Tutorial :How expensive is it to compute the eigenvalues of a matrix?



Question:

How expensive is it to compute the eigenvalues of a matrix?

What is the complexity of the best algorithms?

How long might it take in practice if I have a 1000 x 1000 matrix? I assume it helps if the matrix is sparse?

Are there any cases where the eigenvalue computation would not terminate?

In R, I can compute the eigenvalues as in the following toy example:

m<-matrix( c(13,2, 5,4), ncol=2, nrow=2 )  eigen(m, only.values=1)  $values  [1] 14  3  

Does anyone know what algorithm it uses?

Are there any other (open-source) packages that compute the eigenvalue?


Solution:1

Most of the algorithms for eigen value computations scale to big-Oh(n^3), where n is the row/col dimension of the (symmetric and square) matrix.

For knowing the time complexity of the best algorithm till date you would have to refer to the latest research papers in Scientific Computing/Numerical Methods.

But even if you assume the worse case, you would still need at least 1000^3 operations for a 1000x1000 matrix.

R uses the LAPACK routine's (DSYEVR, DGEEV, ZHEEV and ZGEEV) implementation by default. However you could specify the EISPACK=TRUE as a parameter to use a EISPACK's RS, RG, CH and CG routines.

The most popular and good open source packages for eigenvalue computation are LAPACK and EISPACK.


Solution:2

With big matrices you usually don't want all the eigenvalues. You just want the top few to do (say) a dimension reduction.

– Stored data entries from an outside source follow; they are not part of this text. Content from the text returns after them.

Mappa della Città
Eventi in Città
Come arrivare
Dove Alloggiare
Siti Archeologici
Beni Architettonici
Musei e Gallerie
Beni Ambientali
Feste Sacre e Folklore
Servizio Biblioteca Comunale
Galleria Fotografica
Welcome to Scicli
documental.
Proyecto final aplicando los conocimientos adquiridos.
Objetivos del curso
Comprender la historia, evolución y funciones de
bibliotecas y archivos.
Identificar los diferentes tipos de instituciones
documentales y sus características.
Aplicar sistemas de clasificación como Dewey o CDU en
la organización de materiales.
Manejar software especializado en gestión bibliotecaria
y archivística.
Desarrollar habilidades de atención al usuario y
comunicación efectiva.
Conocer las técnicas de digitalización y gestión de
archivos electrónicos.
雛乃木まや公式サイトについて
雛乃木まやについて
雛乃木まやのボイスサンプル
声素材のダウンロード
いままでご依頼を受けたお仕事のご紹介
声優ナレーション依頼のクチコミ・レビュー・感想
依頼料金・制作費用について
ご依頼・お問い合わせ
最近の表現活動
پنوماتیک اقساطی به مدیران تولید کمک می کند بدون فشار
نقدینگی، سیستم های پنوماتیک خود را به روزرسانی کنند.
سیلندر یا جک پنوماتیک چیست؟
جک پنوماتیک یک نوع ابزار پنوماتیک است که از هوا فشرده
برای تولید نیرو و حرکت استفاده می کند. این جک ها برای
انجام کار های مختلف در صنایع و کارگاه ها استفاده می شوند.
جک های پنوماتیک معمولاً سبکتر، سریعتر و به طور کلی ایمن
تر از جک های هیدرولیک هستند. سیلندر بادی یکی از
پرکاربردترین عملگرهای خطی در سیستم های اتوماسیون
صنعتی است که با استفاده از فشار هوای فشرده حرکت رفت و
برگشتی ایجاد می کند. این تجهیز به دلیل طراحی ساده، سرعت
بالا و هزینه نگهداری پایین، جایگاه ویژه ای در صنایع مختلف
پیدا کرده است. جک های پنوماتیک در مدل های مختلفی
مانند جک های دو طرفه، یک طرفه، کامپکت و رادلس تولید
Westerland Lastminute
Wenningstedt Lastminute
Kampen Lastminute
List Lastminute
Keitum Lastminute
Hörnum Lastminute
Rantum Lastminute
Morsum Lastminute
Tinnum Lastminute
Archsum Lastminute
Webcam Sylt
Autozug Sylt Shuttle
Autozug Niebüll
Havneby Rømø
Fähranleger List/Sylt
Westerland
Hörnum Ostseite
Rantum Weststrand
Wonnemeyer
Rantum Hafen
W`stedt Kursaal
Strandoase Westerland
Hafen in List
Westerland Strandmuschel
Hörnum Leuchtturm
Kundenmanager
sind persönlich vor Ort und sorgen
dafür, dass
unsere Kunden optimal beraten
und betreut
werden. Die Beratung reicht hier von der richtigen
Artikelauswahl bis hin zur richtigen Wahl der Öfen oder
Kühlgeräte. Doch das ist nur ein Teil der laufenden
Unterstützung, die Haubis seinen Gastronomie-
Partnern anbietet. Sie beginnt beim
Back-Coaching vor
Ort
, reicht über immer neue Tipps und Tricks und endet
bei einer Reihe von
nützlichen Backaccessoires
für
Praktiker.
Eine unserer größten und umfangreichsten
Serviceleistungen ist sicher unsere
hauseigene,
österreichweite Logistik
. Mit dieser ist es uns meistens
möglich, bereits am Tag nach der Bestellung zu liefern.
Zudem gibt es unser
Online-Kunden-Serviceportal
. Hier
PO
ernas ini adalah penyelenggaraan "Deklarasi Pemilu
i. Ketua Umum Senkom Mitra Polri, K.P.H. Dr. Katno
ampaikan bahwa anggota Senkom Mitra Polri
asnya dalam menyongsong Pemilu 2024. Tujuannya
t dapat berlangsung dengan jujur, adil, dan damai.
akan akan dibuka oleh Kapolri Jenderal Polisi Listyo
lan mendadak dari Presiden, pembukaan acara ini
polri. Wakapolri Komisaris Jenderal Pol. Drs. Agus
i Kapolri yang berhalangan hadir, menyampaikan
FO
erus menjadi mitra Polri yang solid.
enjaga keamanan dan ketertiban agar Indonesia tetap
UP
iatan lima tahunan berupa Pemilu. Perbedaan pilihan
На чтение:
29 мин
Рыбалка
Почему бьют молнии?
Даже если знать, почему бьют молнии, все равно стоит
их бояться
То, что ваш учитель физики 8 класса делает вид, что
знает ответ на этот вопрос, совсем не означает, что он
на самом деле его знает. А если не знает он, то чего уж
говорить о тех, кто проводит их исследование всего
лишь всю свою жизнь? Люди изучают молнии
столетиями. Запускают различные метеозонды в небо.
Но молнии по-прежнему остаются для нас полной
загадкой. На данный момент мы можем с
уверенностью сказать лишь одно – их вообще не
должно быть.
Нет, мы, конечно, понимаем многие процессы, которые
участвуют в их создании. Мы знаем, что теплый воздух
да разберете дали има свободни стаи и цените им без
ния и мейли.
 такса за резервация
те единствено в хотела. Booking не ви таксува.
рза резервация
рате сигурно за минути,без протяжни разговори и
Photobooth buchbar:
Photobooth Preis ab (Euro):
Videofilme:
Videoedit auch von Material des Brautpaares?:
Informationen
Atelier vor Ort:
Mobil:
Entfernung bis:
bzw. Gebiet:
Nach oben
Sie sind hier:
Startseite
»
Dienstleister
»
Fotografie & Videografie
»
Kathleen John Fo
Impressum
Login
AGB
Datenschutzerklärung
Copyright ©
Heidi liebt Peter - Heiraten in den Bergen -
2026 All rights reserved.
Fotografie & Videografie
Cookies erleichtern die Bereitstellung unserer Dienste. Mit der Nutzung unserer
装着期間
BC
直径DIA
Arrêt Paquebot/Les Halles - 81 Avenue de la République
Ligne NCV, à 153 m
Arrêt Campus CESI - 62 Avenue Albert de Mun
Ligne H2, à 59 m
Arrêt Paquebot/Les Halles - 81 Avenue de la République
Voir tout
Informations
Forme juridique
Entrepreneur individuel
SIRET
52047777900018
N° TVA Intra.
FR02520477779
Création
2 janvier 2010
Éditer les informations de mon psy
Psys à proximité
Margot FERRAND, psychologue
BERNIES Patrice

The canonical algorithm is the Arnoldi-Lanczos iterative algorithm implemented in ARPACK:

www.caam.rice.edu/software/ARPACK/

There is a matlab interface in eigs:

http://www.mathworks.com/access/helpdesk/help/techdoc/index.html?/access/helpdesk/help/techdoc/ref/eigs.html

eigs(A,k) and eigs(A,B,k) return the k largest magnitude eigenvalues.  

And there is now an R interface as well:

http://igraph.sourceforge.net/doc-0.5/R/arpack.html


Solution:3

I assume it helps if the matrix is sparse?

Yes, there are algorithms, that perform well on sparse matrices.

See for example: http://www.cise.ufl.edu/research/sparse/


Solution:4

How long might it take in practice if I have a 1000x1000 matrix?

MATLAB (based on LAPACK) computes on a dual-core 1.83 GHz machine all eigenvalues of a 1000x1000 random in roughly 5 seconds. When the matrix is symmetric, the computation can be done significantly faster and requires only about 1 second.


Solution:5

I would take a look at Eigenvalue algorithms, which link to a number of different methods. They'll all have different characteristics, and hopefully one will be suitable for your purposes.


Solution:6

Apache Mahout is an open-source framework built on map-reduce (i.e. it works for really really big matrices). Note that for a lot of matrix stuff the question isn't "whats the big-o runtime" but rather "how parallelizable is it?" Mahout says they use Lanczos, which can essentially be run in parallel on as many processors as you care to give it.


Solution:7

It uses the QR algo. See Wilkinson, J. H. (1965) The Algebraic Eigenvalue Problem. Clarendon Press, Oxford. It does not exploit sparsity.